Disisi lain semangat mengecam takkan pernah cukup, ketika pencegahan tidak dilakukan. Upaya keras menggolkan RUU Penghapusan Kekerasan Seksual diyakini mampu secara substansi menjawab kondisi aktual untuk mencegah perilaku kejahatan seksual. Dan pengebirian adalah pilihan bukan satu satunya penghukuman yang tepat. Karena diyakini permasalahannya adalah isi kepala pelaku, karena meski di kebiri, kenyataannya perilaku seksual menyimpang realitanya tetap ada.
Perhatian internasional dan para pegiat HAM sedang tertuju ke indonesia yang pertama kalinya keputusan kejahatan seksual menetapkan aturan kebiri kimia, pada pemberatan hukuman bagi pelaku kejahatan seksual. Yang mau tak mau pemerintah Indonesia harus punya jawaban yang tepat soal ini, meski sudah menjadi putusan hakim.
Meski berbeda pendapat dalam penetapan kebiri menjadi hukuman, namun konsen dan kengerian kejahatan seksual memang jadi perhatian bersama.
Bahkan sampai berita ini ditulis, KBAI baru saja dikabarkan fasilitator anak yang sedang menfasilitasi para orang tua di wilayah Jakarta Timur yang mengadukan perilaku guru agama yang telah melakukan trauma akibat perilaku kejahatan seksual kepada 7 siswi yang menuntut ilmu padanya.
Yang kemudian disepakati pemulihan korban menggunakan sejumlah bayaran kepada para korban yang akan ditempuh pelaku dengan catatan tidak ada tuntutan keluarga korban. Yang menyebabkan kekecewaan fasilitator anak.
Lalu bagaimana penanganan korban? Pengalaman penanganan korban memang tidak bisa dianggap sepele. Karena pengalaman testimoni para korban, menyatakan pentingnya perhatian para korban di sepanjang hidupnya. Akibat dampak stress yang naik turun dan bisa berdampak pada penyebab ikutannya di perjalanan hidup para korban. Bisa dampaknya rentan, kritis bahkan fatal dampak ikutannya.

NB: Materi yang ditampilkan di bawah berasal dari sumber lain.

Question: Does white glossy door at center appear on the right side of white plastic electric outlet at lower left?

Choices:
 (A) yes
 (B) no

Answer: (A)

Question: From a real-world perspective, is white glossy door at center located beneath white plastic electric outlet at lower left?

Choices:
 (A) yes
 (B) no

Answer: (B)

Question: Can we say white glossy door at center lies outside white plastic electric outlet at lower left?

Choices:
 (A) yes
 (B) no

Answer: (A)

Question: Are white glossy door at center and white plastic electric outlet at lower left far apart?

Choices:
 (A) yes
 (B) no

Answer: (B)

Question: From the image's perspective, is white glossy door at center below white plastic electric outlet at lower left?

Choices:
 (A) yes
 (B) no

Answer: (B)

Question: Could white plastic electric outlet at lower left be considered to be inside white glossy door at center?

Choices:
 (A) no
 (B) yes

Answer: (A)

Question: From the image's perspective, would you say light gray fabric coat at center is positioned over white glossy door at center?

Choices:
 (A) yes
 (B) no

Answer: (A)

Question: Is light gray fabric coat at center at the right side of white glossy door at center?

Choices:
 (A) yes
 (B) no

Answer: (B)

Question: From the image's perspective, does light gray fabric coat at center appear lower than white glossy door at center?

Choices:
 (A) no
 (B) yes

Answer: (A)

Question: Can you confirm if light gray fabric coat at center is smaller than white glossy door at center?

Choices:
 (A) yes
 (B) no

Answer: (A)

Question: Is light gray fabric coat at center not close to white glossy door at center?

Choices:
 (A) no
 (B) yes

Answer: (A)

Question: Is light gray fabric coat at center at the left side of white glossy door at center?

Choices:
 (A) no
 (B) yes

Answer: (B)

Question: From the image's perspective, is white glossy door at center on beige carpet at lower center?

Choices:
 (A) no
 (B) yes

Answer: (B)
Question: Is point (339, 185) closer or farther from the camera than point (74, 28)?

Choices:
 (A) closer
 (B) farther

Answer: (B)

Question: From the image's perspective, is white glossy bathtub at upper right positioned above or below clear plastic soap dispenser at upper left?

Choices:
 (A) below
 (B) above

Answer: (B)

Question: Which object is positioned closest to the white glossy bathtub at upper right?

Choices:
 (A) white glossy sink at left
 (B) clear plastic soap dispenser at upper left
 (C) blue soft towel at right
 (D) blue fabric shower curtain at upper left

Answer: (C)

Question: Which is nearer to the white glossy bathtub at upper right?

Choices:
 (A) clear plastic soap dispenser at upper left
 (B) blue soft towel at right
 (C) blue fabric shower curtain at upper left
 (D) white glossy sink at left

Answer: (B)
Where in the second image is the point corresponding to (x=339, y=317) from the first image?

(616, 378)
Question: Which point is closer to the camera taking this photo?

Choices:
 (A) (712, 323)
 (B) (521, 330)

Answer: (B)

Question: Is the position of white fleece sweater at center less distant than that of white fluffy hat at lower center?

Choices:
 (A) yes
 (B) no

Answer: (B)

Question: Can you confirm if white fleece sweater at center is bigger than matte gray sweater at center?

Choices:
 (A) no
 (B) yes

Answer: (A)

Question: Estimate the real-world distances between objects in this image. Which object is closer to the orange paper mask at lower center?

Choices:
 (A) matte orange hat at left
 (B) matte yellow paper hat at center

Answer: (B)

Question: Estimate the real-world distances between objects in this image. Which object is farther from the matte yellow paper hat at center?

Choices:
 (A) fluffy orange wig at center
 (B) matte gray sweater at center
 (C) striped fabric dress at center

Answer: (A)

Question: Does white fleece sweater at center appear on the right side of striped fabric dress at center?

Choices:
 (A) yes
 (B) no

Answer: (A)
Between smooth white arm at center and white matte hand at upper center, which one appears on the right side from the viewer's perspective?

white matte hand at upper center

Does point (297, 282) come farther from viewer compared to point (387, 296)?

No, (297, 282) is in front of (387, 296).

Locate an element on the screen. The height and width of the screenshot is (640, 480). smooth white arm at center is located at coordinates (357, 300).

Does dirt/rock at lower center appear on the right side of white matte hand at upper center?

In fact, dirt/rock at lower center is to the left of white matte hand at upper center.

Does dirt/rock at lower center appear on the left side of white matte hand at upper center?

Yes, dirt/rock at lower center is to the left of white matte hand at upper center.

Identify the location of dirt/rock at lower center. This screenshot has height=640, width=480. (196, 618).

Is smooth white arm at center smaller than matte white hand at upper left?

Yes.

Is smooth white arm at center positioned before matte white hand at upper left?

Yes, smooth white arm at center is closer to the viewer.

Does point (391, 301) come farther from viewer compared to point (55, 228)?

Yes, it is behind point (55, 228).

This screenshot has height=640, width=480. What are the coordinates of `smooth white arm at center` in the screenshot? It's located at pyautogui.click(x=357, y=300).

Negara sendiri dalam mengukur dan menjamin kondisi korban dianggap jauh dari harapan. Karena anggaran yang sangat besar dalam pendampingan para korban.
Untuk itu kerja panjang penanganan korban mensyaratkan kerja lintas Kementerian, Lembaga dan masyarakat, dalam rangka respon bersama kondisi korban. Hanya saja aturan lintas penanganan rehabilitasi korban tersebut belum ada payung hukum bersama. Siapa yang akan berinisiatif melakukan ini?